Research awards

Winners

2003

Evaluation of the rights of the terminally ill in a General Hospital

José Ignacio Ricarte Díez, The dissertation for his Ph.D. in Medicine from the Universidad de Zaragoza.

José Ignacio Ricarte Díez
The dissertation for his Ph.D. in Medicine from the Universidad de Zaragoza.

The health sciences are experiencing a shift in the current paradigm. The medical view of death is tending toward an interdisciplinary approach in treating the terminally ill. Palliative care units are becoming the norm in hospitals, and a person's health is increasingly viewed as a whole, a concept which transcends the more restrictive idea of health as the absence of illness. The health profession is seriously re-evaluating how it tends to the needs of the dying as these dilemmas are very difficult to resolve given the difficulty of evaluating the patient's feelings or human suffering.

Based on the ten rights of the terminally ill patient established by the Catalan-Balear Society of Palliative Care, the author conducted surveys in two public hospitals (San Jorge Hospital in Huesca and Can Misses Hospital in Ibiza) to evaluate hospital compliance with these rights.

 


Ricarte Díez, J.

Evaluación de los derechos de la persona en situación terminal en un hospital general.

Barcelona: Institut Borja de Bioètica, Fundación Mapfre Medicina, 2003. 155p.

ISBN: 84-7100-743-6

2002

(Assisted suicide and euthanasia in the 1995 Penal Code: Article 143

Carmen Tomás-Valiente Lanuza, Professor of Penal Law in the Law Faculty at the Universidad de Valencia

Carmen Tomás-Valiente Lanuza
Professor of Penal Law in the Law Faculty at the Universidad de Valencia

Carmen Tomás-Valiente discusses article 143 of the new Penal Code, paying close attention to the meaning and scope of the legal text, and analyzing the reasoning on which it is based. She then goes on to consider other ways of looking at these problems together with other lines of legal argument. These provide the basis for the comparison of theories and practices which serve to help understand the large number of factors which need to be taken into consideration when specific decisions are made.

Tomás Valiente, C.

La cooperación al suicidio y la eutanasia en el nuevo código penal.

Valencia: Tirant Lo Blanc, 2000. 160p.

ISBN: 10 8484421155

 

2001

Informed consent: history, theory and practice

Pablo Simón, Ph.D. in Medicine, and Professor of Bioethics

Pablo Simón
Ph.D. in Medicine, and Professor of Bioethics

The growing importance of bioethics in today's medicine originates, to a great extent, from clinical practice. The doctor-patient relationship has changed profoundly in just a few years. Today, doctors cannot freely decide what is good for the patient without first consulting him. For this reason, the practice of informed consent has become central to this relationship.
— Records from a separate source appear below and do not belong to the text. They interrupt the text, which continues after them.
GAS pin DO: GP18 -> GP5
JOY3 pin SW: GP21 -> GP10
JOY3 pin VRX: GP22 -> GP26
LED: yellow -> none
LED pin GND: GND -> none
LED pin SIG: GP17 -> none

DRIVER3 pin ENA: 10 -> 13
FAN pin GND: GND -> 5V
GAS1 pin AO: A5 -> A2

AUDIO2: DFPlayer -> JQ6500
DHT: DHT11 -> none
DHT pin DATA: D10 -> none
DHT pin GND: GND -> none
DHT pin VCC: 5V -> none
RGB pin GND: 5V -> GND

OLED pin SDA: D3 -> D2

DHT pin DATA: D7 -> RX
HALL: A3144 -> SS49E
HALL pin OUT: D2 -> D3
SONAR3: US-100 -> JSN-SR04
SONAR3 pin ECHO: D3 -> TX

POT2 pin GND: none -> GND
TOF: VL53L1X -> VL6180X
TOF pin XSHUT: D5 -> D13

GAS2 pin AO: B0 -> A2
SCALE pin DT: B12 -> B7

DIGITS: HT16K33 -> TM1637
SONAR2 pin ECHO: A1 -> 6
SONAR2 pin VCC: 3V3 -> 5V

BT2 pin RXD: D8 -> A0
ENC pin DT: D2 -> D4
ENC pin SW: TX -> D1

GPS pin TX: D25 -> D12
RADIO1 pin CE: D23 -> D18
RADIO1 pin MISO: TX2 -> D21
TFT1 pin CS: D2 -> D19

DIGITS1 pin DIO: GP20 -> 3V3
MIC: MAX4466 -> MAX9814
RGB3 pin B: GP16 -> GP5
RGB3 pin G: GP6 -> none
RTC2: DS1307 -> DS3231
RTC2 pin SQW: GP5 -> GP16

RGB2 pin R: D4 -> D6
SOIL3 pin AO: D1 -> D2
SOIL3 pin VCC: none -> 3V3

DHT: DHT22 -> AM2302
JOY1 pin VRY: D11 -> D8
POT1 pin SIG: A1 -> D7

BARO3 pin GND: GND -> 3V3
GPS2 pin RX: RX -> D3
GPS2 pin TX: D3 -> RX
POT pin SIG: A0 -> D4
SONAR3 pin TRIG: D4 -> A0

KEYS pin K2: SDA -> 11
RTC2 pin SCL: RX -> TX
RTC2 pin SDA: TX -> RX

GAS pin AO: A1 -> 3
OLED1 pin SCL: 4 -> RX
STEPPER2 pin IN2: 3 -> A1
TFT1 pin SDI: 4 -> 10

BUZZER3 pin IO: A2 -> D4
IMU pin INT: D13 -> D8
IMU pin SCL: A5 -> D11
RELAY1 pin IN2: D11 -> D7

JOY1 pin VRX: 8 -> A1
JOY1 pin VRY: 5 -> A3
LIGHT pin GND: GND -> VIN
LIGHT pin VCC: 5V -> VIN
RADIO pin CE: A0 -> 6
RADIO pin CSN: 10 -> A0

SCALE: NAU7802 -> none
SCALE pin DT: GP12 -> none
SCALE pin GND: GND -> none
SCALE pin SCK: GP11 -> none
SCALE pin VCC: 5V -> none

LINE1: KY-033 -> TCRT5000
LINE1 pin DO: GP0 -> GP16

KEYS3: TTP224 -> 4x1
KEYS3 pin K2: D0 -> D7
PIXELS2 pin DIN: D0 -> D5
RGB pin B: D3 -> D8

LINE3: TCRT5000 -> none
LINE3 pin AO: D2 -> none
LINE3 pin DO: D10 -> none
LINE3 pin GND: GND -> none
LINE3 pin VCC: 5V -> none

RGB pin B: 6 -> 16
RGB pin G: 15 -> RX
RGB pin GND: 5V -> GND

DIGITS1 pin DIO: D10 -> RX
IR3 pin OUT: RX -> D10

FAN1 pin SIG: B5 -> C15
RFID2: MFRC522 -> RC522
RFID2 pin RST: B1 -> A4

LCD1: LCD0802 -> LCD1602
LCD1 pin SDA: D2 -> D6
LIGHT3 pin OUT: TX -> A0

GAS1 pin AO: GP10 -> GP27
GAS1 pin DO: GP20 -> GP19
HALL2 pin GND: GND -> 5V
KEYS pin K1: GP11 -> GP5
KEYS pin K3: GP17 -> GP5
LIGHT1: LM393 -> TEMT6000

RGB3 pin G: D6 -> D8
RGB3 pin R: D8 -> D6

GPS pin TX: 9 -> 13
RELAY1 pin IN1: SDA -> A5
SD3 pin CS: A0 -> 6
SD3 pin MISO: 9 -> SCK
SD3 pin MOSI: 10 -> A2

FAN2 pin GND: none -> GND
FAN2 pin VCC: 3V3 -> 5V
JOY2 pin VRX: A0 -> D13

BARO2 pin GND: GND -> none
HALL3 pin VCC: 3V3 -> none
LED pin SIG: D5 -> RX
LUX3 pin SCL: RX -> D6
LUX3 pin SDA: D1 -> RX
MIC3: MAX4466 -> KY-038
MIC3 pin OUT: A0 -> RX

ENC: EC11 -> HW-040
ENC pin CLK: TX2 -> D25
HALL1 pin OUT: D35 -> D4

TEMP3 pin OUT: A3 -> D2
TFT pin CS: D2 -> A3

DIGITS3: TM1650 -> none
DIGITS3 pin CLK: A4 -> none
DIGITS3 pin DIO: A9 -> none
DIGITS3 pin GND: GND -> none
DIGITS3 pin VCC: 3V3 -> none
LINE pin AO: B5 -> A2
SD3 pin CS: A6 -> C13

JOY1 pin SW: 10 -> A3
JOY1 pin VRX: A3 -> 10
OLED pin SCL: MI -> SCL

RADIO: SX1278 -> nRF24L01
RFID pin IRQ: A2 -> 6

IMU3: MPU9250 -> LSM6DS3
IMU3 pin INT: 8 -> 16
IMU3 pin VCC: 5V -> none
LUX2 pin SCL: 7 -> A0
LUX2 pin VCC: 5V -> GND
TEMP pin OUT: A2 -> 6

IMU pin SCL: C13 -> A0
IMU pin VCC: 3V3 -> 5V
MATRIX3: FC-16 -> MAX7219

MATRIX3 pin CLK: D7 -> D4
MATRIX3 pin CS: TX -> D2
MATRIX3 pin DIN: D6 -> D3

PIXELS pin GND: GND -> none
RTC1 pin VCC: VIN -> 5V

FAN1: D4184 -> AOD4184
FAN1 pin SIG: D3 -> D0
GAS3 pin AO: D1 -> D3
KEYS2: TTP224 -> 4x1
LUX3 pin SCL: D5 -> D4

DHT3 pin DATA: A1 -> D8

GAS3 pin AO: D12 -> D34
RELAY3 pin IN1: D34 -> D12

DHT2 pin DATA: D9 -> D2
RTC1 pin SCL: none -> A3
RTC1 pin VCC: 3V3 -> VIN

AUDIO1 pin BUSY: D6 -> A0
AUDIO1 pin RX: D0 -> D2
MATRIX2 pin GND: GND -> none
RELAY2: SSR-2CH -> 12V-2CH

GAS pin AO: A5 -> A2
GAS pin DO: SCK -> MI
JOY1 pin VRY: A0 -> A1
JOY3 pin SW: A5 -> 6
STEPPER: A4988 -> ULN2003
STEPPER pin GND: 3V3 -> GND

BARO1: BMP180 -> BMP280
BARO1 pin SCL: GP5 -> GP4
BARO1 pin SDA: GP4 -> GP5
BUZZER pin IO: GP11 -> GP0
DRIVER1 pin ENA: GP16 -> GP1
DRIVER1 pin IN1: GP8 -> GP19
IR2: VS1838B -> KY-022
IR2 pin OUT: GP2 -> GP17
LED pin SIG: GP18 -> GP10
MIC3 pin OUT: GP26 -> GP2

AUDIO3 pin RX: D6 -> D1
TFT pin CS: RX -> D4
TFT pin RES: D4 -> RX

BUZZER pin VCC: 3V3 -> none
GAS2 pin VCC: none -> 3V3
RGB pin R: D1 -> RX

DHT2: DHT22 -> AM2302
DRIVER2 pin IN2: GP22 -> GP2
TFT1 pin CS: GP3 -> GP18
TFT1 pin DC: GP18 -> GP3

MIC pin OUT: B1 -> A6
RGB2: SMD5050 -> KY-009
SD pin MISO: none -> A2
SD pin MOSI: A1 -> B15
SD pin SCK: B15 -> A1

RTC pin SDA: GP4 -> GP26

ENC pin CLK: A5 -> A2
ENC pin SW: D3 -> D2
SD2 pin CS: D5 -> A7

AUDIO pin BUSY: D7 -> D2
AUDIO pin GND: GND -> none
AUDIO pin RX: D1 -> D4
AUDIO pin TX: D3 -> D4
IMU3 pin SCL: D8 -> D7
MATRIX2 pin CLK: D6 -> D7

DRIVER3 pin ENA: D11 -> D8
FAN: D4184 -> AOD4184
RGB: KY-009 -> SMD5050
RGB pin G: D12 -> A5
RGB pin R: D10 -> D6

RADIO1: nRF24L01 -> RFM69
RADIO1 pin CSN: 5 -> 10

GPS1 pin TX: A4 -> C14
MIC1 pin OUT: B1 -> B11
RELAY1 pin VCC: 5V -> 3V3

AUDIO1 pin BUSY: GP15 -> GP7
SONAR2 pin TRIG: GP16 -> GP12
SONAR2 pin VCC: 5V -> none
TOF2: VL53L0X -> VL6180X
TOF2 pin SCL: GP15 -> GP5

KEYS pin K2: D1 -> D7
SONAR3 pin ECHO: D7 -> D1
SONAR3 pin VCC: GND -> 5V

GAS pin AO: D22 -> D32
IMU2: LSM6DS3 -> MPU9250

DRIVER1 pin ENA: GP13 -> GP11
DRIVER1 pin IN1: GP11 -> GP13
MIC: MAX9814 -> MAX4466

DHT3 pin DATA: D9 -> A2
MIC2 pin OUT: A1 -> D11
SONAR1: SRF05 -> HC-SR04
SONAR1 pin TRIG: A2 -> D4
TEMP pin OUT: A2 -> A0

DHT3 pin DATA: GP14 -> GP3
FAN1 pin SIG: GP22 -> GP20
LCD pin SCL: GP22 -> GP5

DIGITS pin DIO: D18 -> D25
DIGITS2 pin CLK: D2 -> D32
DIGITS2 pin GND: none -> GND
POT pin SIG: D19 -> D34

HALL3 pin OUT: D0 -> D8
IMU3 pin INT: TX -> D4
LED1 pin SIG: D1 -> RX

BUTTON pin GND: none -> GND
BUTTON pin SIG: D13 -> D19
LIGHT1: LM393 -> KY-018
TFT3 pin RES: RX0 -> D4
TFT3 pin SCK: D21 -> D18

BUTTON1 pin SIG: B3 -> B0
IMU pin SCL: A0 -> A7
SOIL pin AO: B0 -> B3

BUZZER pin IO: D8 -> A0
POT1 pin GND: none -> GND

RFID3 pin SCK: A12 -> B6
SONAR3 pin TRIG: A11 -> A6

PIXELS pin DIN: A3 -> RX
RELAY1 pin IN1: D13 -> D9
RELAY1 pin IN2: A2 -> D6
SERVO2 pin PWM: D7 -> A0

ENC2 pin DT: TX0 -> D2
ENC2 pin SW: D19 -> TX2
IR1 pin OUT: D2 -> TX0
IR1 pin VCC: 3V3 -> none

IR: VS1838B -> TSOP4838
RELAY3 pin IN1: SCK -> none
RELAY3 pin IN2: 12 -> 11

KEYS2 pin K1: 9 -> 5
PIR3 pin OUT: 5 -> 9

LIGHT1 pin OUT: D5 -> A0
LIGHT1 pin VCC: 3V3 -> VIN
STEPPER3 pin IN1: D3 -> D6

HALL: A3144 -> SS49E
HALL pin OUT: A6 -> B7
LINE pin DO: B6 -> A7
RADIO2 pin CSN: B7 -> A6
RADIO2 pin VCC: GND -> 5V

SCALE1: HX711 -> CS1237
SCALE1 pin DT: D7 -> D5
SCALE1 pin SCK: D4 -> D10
Pablo Simón, family physician and Professor of Bioethics, dedicated several years to writing this far-ranging and impressive piece of work, covering all the aspects of informed consent in five sections: history of informed consent, ethical and legal basis, elements of the theory; capacity or competence, practical application and the written forms for informed consent.
 
Simón, P.

El consentimiento informado. Historia, teoría y práctica.

Madrid: Ed. Triacastela, 2000. 480p.

ISBN: 84-930914-0-5

2000

Communication between the terminally ill cancer patient and the doctor

Javier Sobrevía Vidal , Presented as a doctoral thesis in Medicine and Surgery in the Medical Faculty at the Universidad de Navarra

Javier Sobrevía Vidal
$Presented as a doctoral thesis in Medicine and Surgery in the Medical Faculty at the Universidad de Navarra

The aim of this thesis was to study the frequency, intensity and content of the communication which occurs between the doctor and the terminally ill cancer patient, with the aim of detecting whether or not this qualitatively and quantitatively meets the patient's expectations. A prospective study was designed in which 94 patients completed a questionnaire and an individual interview.

1999

Justice and health: ethics for rationing health resources

Àngel Puyol González, Professor of Moral Philosophy and Politics at the Universitat Autònoma de Barcelona

Àngel Puyol González
Professor of Moral Philosophy and Politics at the Universitat Autònoma de Barcelona

Who should we allow to die? This is the kind of decision which today's welfare state in crisis must confront. The days when medical technology was economically accessible to attend to all those who needed it has given way to a new context of growing financial difficulties in the provision of public services. The result is the need to ration scarce health resources.

It is vital to build consensus on a topic such as this. In the context of enforced budget restrictions, some people will die while the health of others will be seriously compromised. As a consequence, all members of society have the right, and also the obligation, to form part of the process that creates and distributes the results of this reasoning.

Puyol, A.

Justícia i salut. Ètica per al racionament dels recursos sanitaris.

Barcelona: Servei de Publicacions de la Universitat Autònoma de Barcelona, 1999. 186p.